**Exercise details**
Without the pictures, copy all the entries below exactly.

Collected data entries
★ ★ ★ ★

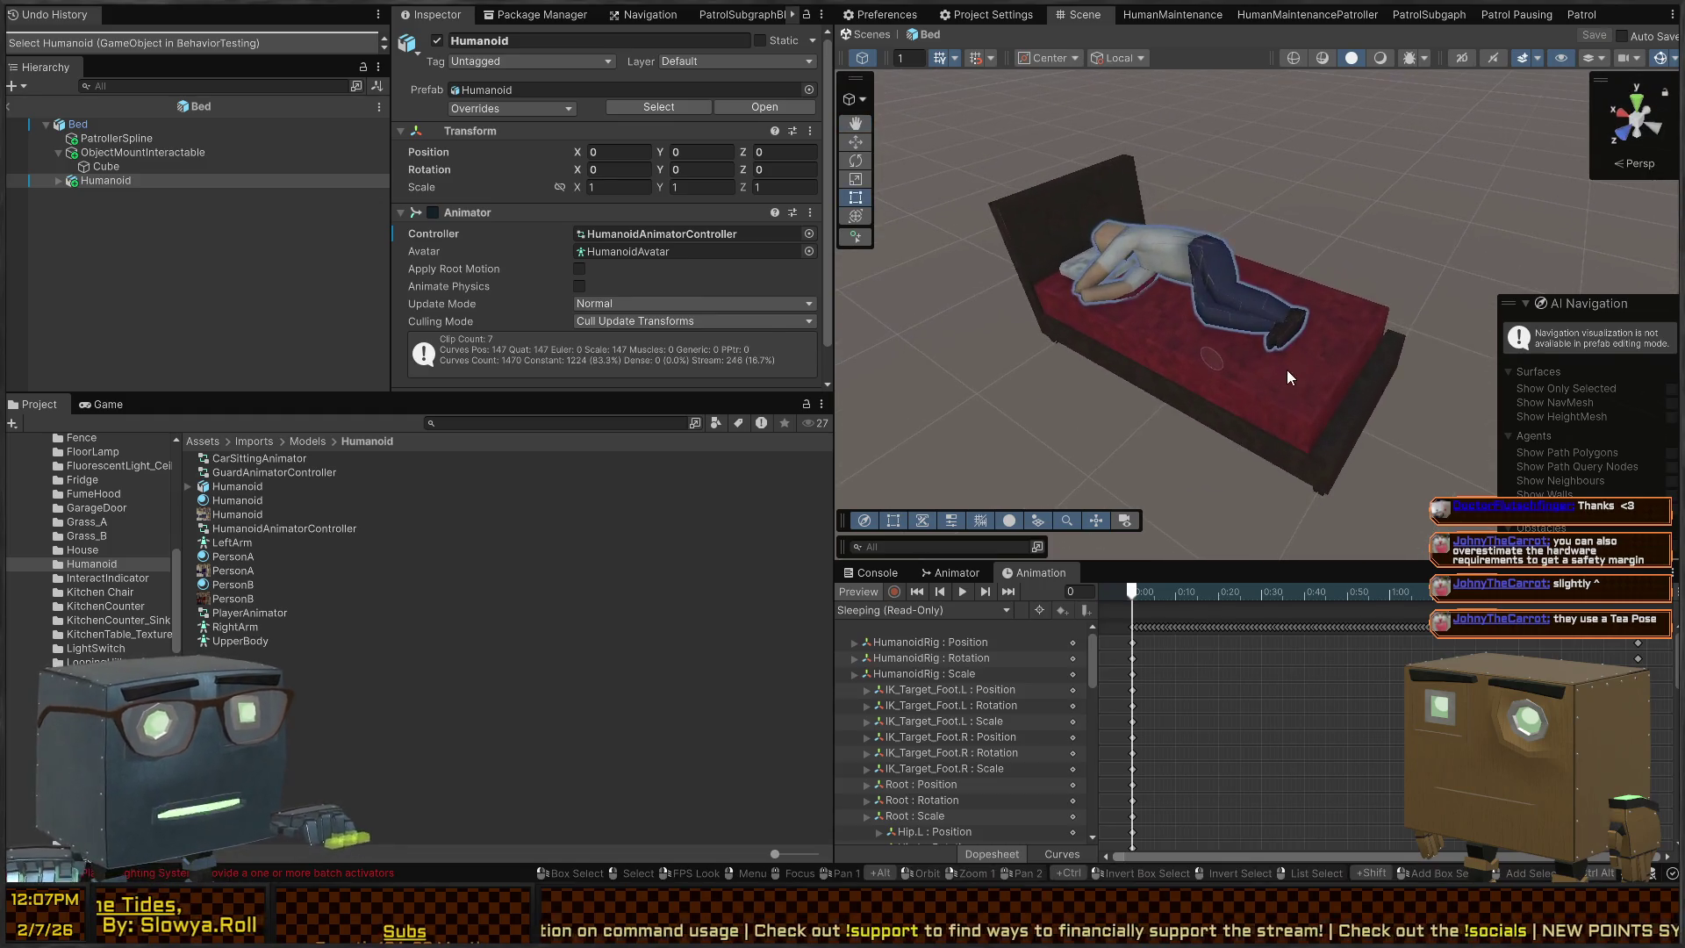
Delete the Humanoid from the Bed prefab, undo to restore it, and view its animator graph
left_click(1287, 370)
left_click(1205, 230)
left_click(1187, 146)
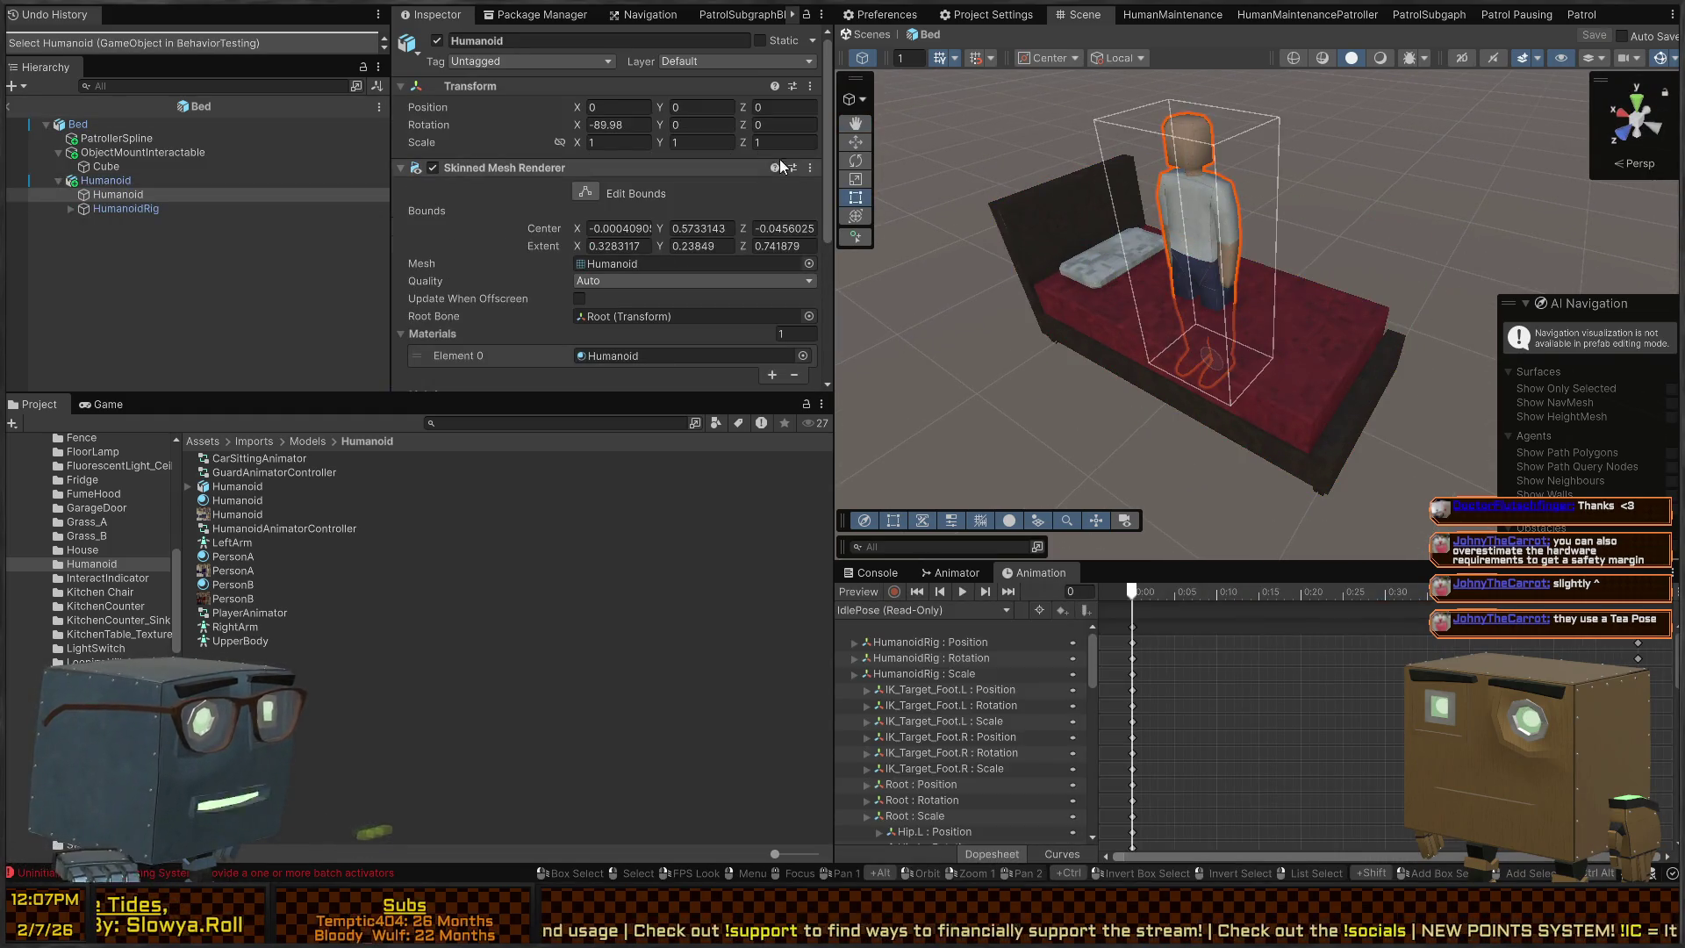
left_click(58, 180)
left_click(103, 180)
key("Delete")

★ ★ ★ ★

**Response box**
Delete the Humanoid from the Bed prefab, undo to restore it, and view its animator graph
left_click(1287, 370)
left_click(1205, 230)
left_click(1187, 146)
left_click(58, 180)
left_click(103, 180)
key("Delete")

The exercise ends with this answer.